On parle beaucoup de souveraineté numérique. Mais on continue de l’enfermer dans des débats d’infrastructures, de cloud ou de conformité RGPD. On oublie une chose simple : la souveraineté commence là où naît la confiance. Or aujourd’hui, nos clés de chiffrement sont générées ailleurs. Sur des serveurs, dans d’autres pays, souvent sans contrôle réel. Même les systèmes critiques d'États européens s'appuient sur des standards ou des bibliothèques cryptographiques hébergées aux États-Unis ou dans des infrastructures non maîtrisées. On parle d’autonomie, mais nos fondations mathématiques sont déjà sous-traitées.

Dit autrement : nous avons externalisé notre capacité à faire confiance.

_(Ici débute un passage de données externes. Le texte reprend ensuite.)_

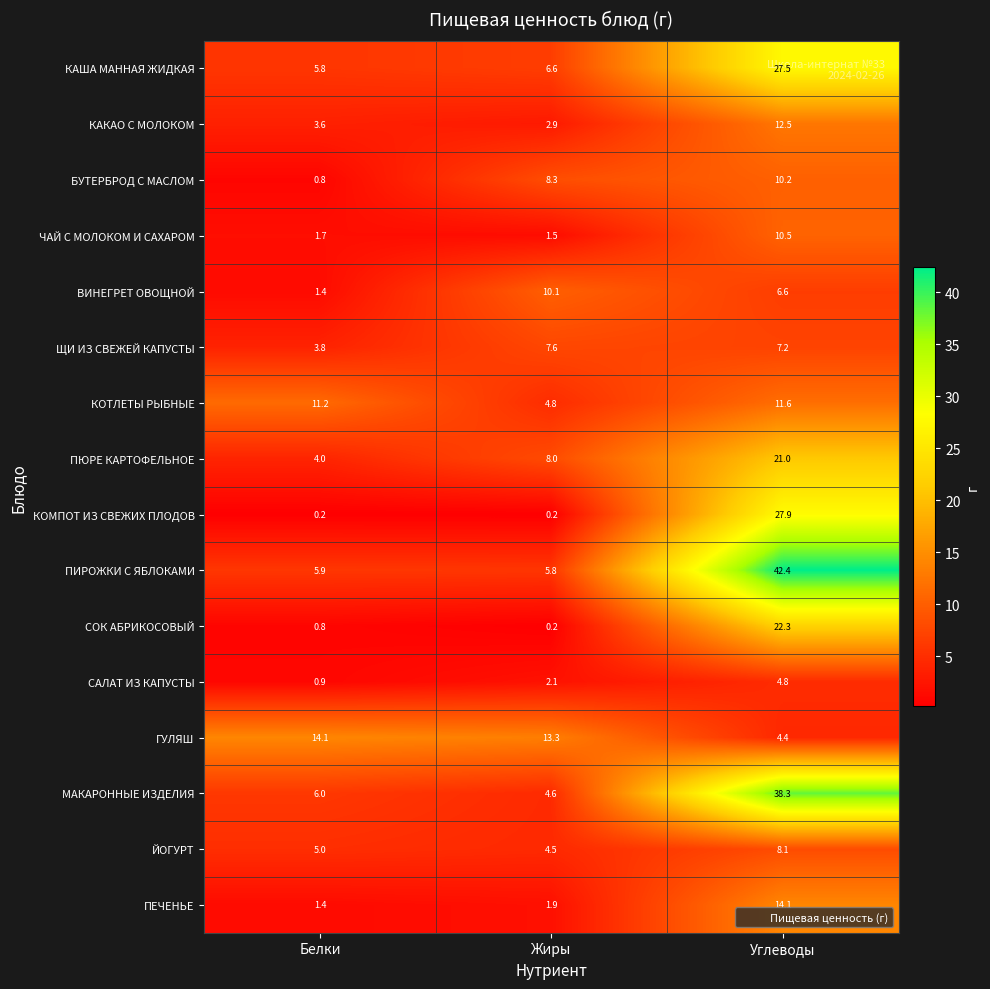

Which series has the largest total across all categories?

ПИРОЖКИ С ЯБЛОКАМИ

Selon moi, le futur consisterait a faire en sorte que chaque individu devienne son propre “seed server”, en générant une graine de chiffrement directement à partir de son activité cérébrale. Grâce à un EEG non-invasif, on capte des NeuroMarkers : signatures électriques uniques, non reproductibles, intrinsèquement personnelles.

Cette donnée biologique n’est ni partageable, ni piratable, ni falsifiable. Elle permet de générer une clé locale, éphémère, utilisable pour chiffrer, authentifier ou signer, sans passer par un serveur, une API ou une autorité externe. Ce n’est pas juste une nouvelle méthode biométrique. C’est une architecture cryptographique incarnée, où la clé ne vient plus d’un calcul, mais d’un encodage neuronal vivant.

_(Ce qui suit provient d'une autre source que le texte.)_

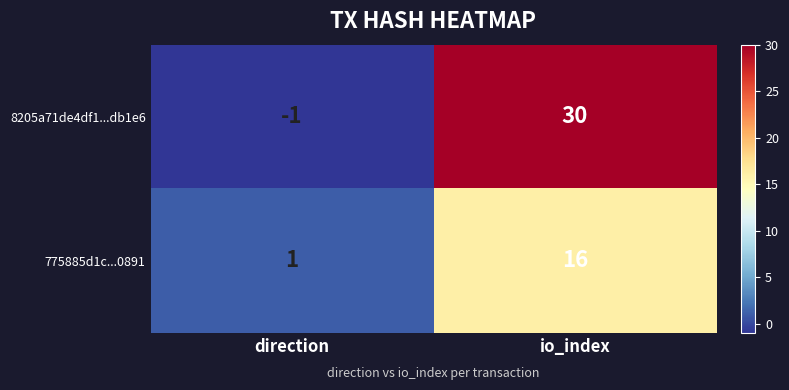

Rank the series by their maximum value, from lowest to highest.

775885d1c...0891, 8205a71de4df1...db1e6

L’émergence de l’ordinateur quantique change radicalement la donne. Un système quantique suffisamment puissant pourrait briser en quelques secondes les systèmes RSA ou ECC actuels, qui sécurisent aujourd’hui plus de 90 % des communications sur internet. Selon IBM, les premières machines capables de casser ces algorithmes de manière réaliste pourraient émerger d'ici 2030. L’ANSSI et l’Agence européenne de cybersécurité ont déjà appelé à une migration post-quantique urgente.

Mais voilà : les cryptographies post-quantiques restent mathématiques. Elles reposent sur de nouvelles structures algébriques, certes plus résistantes, mais toujours soumises à l’évolution des capacités de calcul. À l’inverse, une clé cérébrale ne repose pas sur une équation, mais sur une donnée biologique, volatile, générée en temps réel, dans un espace privé. Aucun ordinateur, quantique ou non, ne peut prédire ou régénérer l’activité électrique d’un cerveau humain donné à un instant donné.

En pleine prise de conscience l ’Europe aurait ici un coup à jouer, plutôt que de répliquer des géants technologiques, l’Europe pourrait devenir leader d’un nouveau paradigme cryptographique : local, incarné, contextuel. Une souveraineté où la personne devient la racine de confiance, et non l’État, ni un cloud tiers, ni une autorité centralisée.

Imaginez un futur où chaque citoyen génère sa propre clé uniquement lorsqu’il est présent, conscient, actif. Plus de stockage, plus de transfert, plus de compromission possible. J'aime à penser que le vrai rempart face au piratage, au deepfake, à la désinformation algorithmique ou à la menace quantique, est notre propre cerveau.

Et si, demain, le protocole de chiffrement le plus sûr n’était plus basé sur la complexité mathématique, mais sur l’unicité de notre signal neuronal ?

Ce modèle existe. Et je suis convaincu qu’il pourrait faire de chaque citoyen européen un acteur actif de la souveraineté numérique. Non pas par décret, mais par encodage.